VBS's role is to mirror the kernel and wall it off through a hypervisor. So your kernel/usermode can't access the secure version. This basically lets it compare the "secure" kernel and the regular kernel structures. Things like the process list, Driver executable regions, signatures, and such are mirrored. So when a process spawns and it's added to the process/threadlist. Those operations are mirrored in the secure kernel then randomly checked for security.
The performance impact shouldn't really be noticeable at all. All you have is some memory operations which are "Duplicated", but not really since COW. But i'm not that much of an expert on patchguard besides the really basic functions.
Then would not the type 1 Hypervisor then become the "kernel" seing as we've defined kernels as "that chunk of code capable of unrestricted access to machine state"?
I would say it's 'a' kernel. The idea of there only being one kernel is probably a concept that makes for nice layered diagrams, but doesn't come close to describing reality because of the combinatorial complexity of options for different morphs of layering. Sort of like the OSI network layers model in that way.
The page tables can be set up so kernel-mode code doesn't have access to all of memory. You could get around this by modifying the cr3 register to point to a different page directory, but that could cause problems whenever a context switch happens and cr3 is reverted. Microsoft also has PatchGuard, which could probably detect changes like that.
In theory you could work around all these protections, but it would be difficult and fragile.
> Drivers which run in kernel space are not allowed anymore to access whatever they want
I don't like this. It's one thing to have memory the kernel doesn't usually need be unmapped by default, but it's another to prevent you from mapping it when you do need it. This reeks of DRM.
Prior to Microsoft changing things with Vista, drivers were free to rummage about and break systems. Blue screens were a common thing back then because drivers weren't careful. It's why Vista had such a bad rap for breaking systems; It exposed the driver authors who didn't care about safety.

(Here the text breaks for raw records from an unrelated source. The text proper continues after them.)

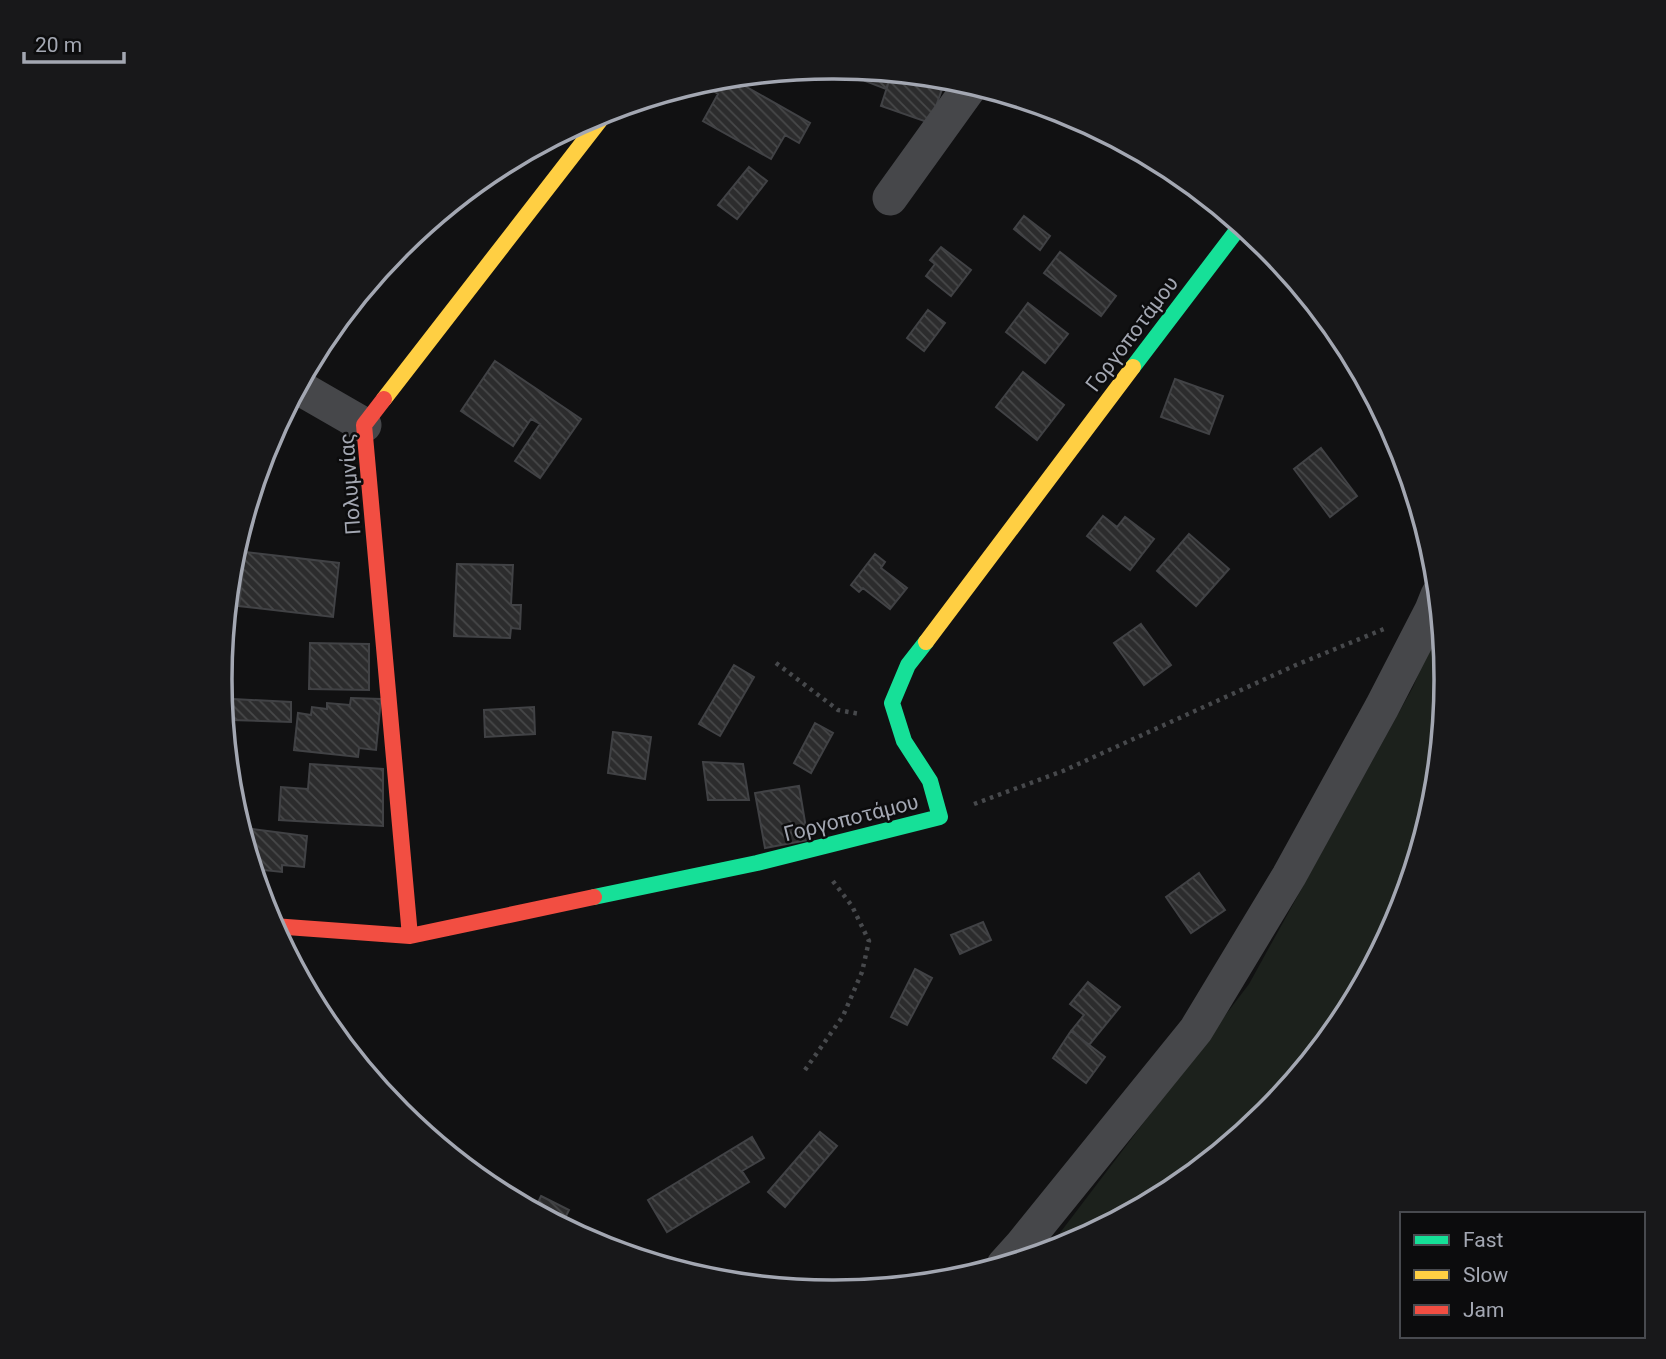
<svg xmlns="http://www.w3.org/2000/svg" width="1666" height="1359" font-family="Roboto,sans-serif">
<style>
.grass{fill:#1c211c}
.building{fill:url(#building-back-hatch);stroke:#414245;stroke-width:2}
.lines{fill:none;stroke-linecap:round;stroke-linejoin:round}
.path{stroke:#47494c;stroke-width:4.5;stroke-dasharray:3.5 5;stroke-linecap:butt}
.street{stroke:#46474a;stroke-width:35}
.fast{stroke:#16e098;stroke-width:16}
.slow{stroke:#ffcf43;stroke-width:16}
.jam{stroke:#f24e42;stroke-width:16}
.labels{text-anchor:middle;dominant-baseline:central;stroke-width:5;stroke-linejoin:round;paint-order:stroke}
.street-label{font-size:21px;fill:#a3a7b2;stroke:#0c0c0d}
.rim{fill:none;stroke:#a3a7b2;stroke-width:3.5}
</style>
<defs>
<pattern id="building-back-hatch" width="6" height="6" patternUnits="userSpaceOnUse" patternTransform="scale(1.75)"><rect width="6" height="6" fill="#2c2c2d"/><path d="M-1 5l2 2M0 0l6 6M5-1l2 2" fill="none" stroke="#474849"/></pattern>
</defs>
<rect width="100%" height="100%" fill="#111112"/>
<path class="grass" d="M1440,621L1446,680L1434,799L1399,914L1342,1020L1266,1113L1182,1183L1120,1213L1053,1242L1249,984L1413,687Z"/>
<path class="building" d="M869,70L892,72L886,89L865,81Z
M892,72L946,78L930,123L881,106Z
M729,77L810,123L799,143L785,135L771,159L703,121L718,94L707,87L711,79Z
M749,167L767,181L737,219L718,205Z
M1024,216L1050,236L1040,250L1014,229Z
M941,247L971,270L951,296L926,276L935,264L930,260Z
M1060,252L1116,296L1101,316L1044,273Z
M1028,303L1068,334L1045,363L1006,332Z
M928,310L945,323L924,351L907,338Z
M495,361L581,419L540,478L515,461L540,424L531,419L513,446L461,411Z
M1023,372L1064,405L1037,440L996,407Z
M1175,379L1223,396L1209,434L1161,417Z
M1321,448L1357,496L1330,517L1294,469Z
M257,477L255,508L248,507Z
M1103,516L1117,527L1125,517L1154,539L1130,570L1087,536Z
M1189,534L1229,569L1196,606L1157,571Z
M245,552L339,563L333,617L239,606Z
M875,554L885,562L881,568L907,588L890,609L863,588L859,592L851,585Z
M457,564L513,565L511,605H521L520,629L511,628L510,638L454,636Z
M1141,624L1171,665L1144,685L1114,643Z
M310,643L369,644V690L309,689Z
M734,665L754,677L720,736L699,724Z
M351,698L381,699L376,750L359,748L358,757L294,750L298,713L311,715L312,707L327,709V703L350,705Z
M233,699L291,702V722L232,720Z
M534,707L535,734L485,737L484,710Z
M815,723L833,733L811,773L794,763Z
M613,732L651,737L645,779L608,773Z
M703,762L743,764L749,800H708Z
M310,764L383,769V826L279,820L281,787L308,789Z
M799,786L808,840L765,848L755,793Z
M245,828L307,836L304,867L282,865V872L253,869L244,838Z
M1199,873L1225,910L1191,933L1166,897Z
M983,922L991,940L960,954L951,935Z
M915,969L932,978L907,1025L891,1017Z
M1088,982L1120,1007L1089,1045L1071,1031L1084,1015L1070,1004Z
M1071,1031L1105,1057L1086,1083L1053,1058Z
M820,1132L837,1146L785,1207L768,1192Z
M752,1137L764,1158L742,1171L749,1182L667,1232L648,1200Z
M541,1196L569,1210L561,1226L534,1211Z"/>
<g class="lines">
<path class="path" d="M776,663L838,710L860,714
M974,804L1063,771L1296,665L1384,629
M805,1070L843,1016L862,972L869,941L852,906L832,880"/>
<path class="street" d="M890,198L972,84
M298,387L364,425
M1004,1265L1022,1245L1196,1030L1289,876L1382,707L1432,610L1438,595"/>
<path class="fast" d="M1133,367L1241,225
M594,897L757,863L940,817L930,781L904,741L892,703L908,665L926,642"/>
<path class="slow" d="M384,399L608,110
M926,642L1133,367"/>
<path class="jam" d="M384,399L364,425L410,936
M273,926L410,936L594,897"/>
</g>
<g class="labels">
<g class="street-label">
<text transform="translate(1132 334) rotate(-53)">Γοργοποτάμου</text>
<text transform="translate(350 484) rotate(-94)">Πολυμνίας</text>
<text transform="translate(851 818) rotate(-14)">Γοργοποτάμου</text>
</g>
</g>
<path d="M0 0H1666V1359H0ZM832 79H834A600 600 0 0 1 1434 679V680A600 600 0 0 1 834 1280H832A600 600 0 0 1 232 680V679A600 600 0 0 1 832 79Z" fill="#18181a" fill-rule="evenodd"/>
<path class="rim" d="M832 79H834A600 600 0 0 1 1434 679V680A600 600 0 0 1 834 1280H832A600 600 0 0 1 232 680V679A600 600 0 0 1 832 79Z"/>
<rect x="1400" y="1212" width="245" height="126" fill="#0c0c0d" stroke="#484a4f" stroke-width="2"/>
<rect x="1414" y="1235" width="35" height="10" fill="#16e098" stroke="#484a4f" stroke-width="2"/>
<text x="1463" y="1247" font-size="21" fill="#a3a7b2">Fast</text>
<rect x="1414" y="1270" width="35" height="10" fill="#ffcf43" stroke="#484a4f" stroke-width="2"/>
<text x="1463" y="1282" font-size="21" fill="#a3a7b2">Slow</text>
<rect x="1414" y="1305" width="35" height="10" fill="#f24e42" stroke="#484a4f" stroke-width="2"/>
<text x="1463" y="1317" font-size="21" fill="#a3a7b2">Jam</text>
<path d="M24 52v10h100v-10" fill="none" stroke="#a3a7b2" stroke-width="3.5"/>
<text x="35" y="52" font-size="21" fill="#a3a7b2" stroke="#0c0c0d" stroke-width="5" paint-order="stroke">20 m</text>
</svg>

Also, why does every kernel-safety measure have to be seen as anti-user or DRM? You're free to disable it[0] if you wish, just like Apple's SIP. It's there to keep users who don't know anything safe. Would you like it if an innocent looking piece of software was able to hide itself from the user (read: you) and the OS?[1] Preventing such attacks doesn't sound anti-user to me.

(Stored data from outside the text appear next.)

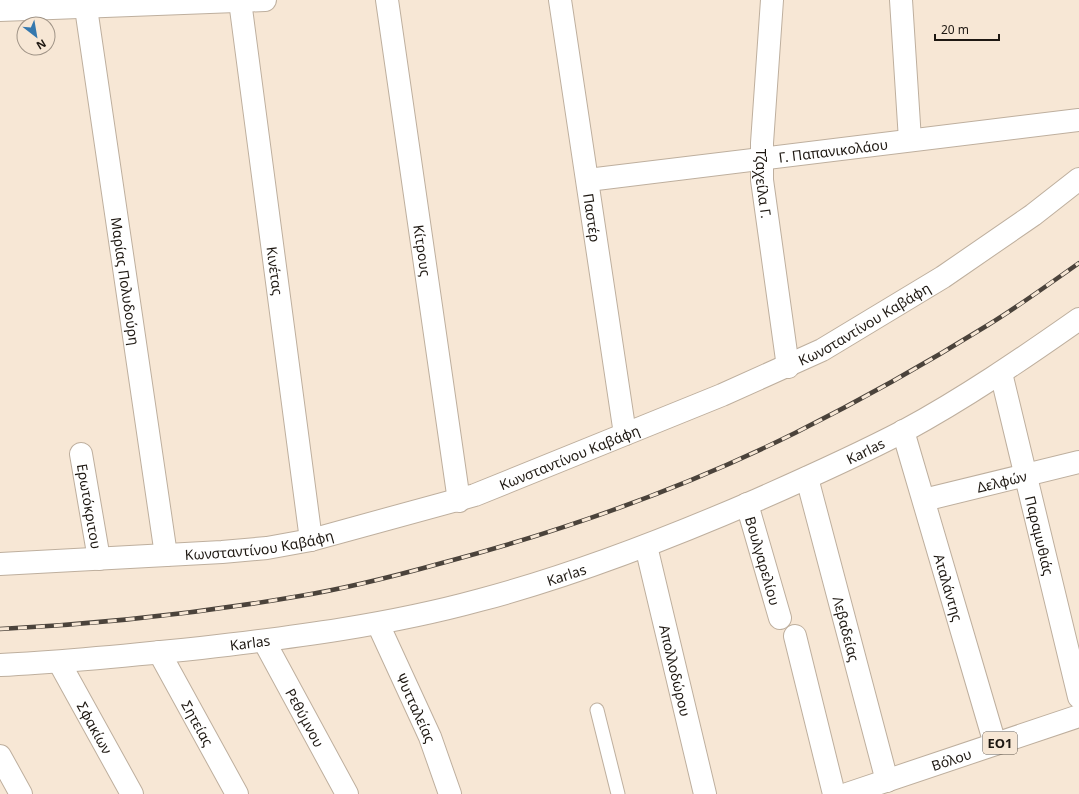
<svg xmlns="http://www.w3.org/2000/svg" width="1079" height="794" font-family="'Noto Sans',sans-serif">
	<rect width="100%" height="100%" fill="#f7e7d5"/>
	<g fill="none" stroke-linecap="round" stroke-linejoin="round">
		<g stroke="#beaf9e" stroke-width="15">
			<polyline id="service" points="597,710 618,794"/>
		</g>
		<g stroke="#beaf9e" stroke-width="24">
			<g id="minor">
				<path id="s1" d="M387 0 459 501"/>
				<path id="s2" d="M560 0 625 434"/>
				<path id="s3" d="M772 0 762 143V180L788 367"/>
				<polyline points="901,0 910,140"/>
				<path id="s4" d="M240 1 311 540"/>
				<path id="s5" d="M86 8 166 555"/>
				<polyline points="0,10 265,0"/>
				<path id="s6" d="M588 180 1079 120"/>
				<path id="s7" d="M1001 373 1079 697"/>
				<path id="s8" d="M903 431 995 744"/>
				<path id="s9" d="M81 454 99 559"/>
				<path id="s10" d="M807 478 887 781"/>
				<path id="s11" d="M924 500 1079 462"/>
				<path id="s12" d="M747 504 780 618"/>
				<path id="s13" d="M646 546 705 794"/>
				<path id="s14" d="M0 564 222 552 267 548 311 540 475 495 722 395 822 350 943 277 1033 215 1079 179"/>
				<path id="s15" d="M378 624 430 737 450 794"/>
				<polyline points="795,636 834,794"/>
				<path id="s16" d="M264 641 347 794"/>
				<path id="s17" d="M159 652 237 794"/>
				<path id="s18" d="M59 662 132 794"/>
				<path id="s19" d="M0 665C67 662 134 655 201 648 295 637 389 625 480 600 575 575 667 539 757 500 807 478 856 456 904 431 965 398 1022 359 1079 319"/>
				<polyline points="0,756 21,794"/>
			</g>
		</g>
		<g stroke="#beaf9e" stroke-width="24">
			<g id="primary">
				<path id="s20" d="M847 794 1079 716"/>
			</g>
		</g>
		<use href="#service" stroke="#fff" stroke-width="13"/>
		<use href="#minor" stroke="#fff" stroke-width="22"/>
		<use href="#primary" stroke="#fff" stroke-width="22"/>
		<g stroke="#4b433b" stroke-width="4.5">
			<path id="rail" d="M0 629C100 624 201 613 300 596 348 588 395 576 442 563 563 531 682 489 795 433 861 400 925 364 988 325 1019 306 1049 284 1079 263"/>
		</g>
		<use href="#rail" stroke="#f7e7d5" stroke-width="3" stroke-dasharray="9" stroke-linecap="butt"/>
	</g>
	<g text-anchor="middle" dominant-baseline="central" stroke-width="3.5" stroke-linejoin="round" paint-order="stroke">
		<rect fill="#f7e7d5" stroke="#5f564c" stroke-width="1" x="983" y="732" width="34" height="22" rx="3"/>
		<g font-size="13" font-weight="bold" fill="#1e1812">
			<text x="1000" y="743">ΕΟ1</text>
		</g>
		<g font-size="14" fill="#1e1812" stroke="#f7e7d5">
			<text stroke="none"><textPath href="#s6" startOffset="247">Γ. Παπανικολάου</textPath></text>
			<text stroke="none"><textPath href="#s3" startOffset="184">Τζαχείλα Γ.</textPath></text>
			<text stroke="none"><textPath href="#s2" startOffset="220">Παστέρ</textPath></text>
			<text stroke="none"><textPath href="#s1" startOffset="253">Κίτρους</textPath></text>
			<text stroke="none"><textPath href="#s4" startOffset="272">Κινέτας</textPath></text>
			<text stroke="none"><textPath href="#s5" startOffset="276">Μαρίας Πολυδούρη</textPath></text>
			<text stroke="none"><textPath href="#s14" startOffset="908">Κωνσταντίνου Καβάφη</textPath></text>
			<text stroke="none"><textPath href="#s19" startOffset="899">Karlas</textPath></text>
			<text stroke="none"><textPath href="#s14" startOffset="584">Κωνσταντίνου Καβάφη</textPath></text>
			<text stroke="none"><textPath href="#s11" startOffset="80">Δελφών</textPath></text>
			<text stroke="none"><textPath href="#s9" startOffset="53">Ερωτόκριτου</textPath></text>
			<text stroke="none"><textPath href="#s7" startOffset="167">Παραμυθιάς</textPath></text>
			<text stroke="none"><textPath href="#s14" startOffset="260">Κωνσταντίνου Καβάφη</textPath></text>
			<text stroke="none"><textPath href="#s12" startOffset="59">Βουλγαρελίου</textPath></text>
			<text stroke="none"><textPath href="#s19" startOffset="575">Karlas</textPath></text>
			<text stroke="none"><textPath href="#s8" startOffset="163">Αταλάντης</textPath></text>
			<text stroke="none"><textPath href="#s10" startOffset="156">Λεβαδείας</textPath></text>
			<text stroke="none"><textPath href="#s19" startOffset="251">Karlas</textPath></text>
			<text stroke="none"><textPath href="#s13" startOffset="128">Απολλοδώρου</textPath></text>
			<text stroke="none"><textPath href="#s15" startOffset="92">Ψυτταλείας</textPath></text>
			<text stroke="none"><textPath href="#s16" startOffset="87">Ρεθύμνου</textPath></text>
			<text stroke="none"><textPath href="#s17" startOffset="81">Σητείας</textPath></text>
			<text stroke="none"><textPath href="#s18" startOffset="75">Σφακίων</textPath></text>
			<text stroke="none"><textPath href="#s20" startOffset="110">Βόλου</textPath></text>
		</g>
	</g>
	<g transform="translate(36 36) rotate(149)"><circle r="19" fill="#f7e7d5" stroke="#a09487"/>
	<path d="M0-3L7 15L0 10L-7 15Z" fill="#3578ae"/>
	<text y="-6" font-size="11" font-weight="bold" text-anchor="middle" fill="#1e1812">N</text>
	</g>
	<path d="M935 34v6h64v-6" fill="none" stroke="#1e1812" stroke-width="2"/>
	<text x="941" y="34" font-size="12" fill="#1e1812" stroke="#f7e7d5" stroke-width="3" paint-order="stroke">20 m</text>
</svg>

No idea why you're being downvoted. This does sound like an anti-user feature. Stuff like this exists to protect third party software from our analysis and "tampering".
As the owner of the machine, I should have total access to everything. There should be no protected memory I can't read, no execution I can't trace. The number one user of such security features are "rights holders" that consider me hostile and want to protect their software from me, the owner of the machine it is running on. The result is a computer that is factory pwned. It's not really my computer, they're just "generously" allowing me to run software on it as long as it doesn't harm their bottom line.
Virtualization based security, the technology enabling this, also enables DRM. It is currently required by Netflix for 4k resolution streaming.
How do you propose having security in that world? Should any process be able to access the memory of any other process? Should you opening a web page allow you a security issue there to be able to access your running applications?
I guess my question is, you seem to have a very hardline “everything” take that I don’t think extends to the real world
You're confusing "I" should have access to all the data on my machine, with "anything running on my machine" should have access to all the data on my machine.
Drivers which run in kernel space are not allowed anymore to access whatever they want, and Windows own kernel space data structures are protected against modifications by other kernel mode running code (kernel patch protection).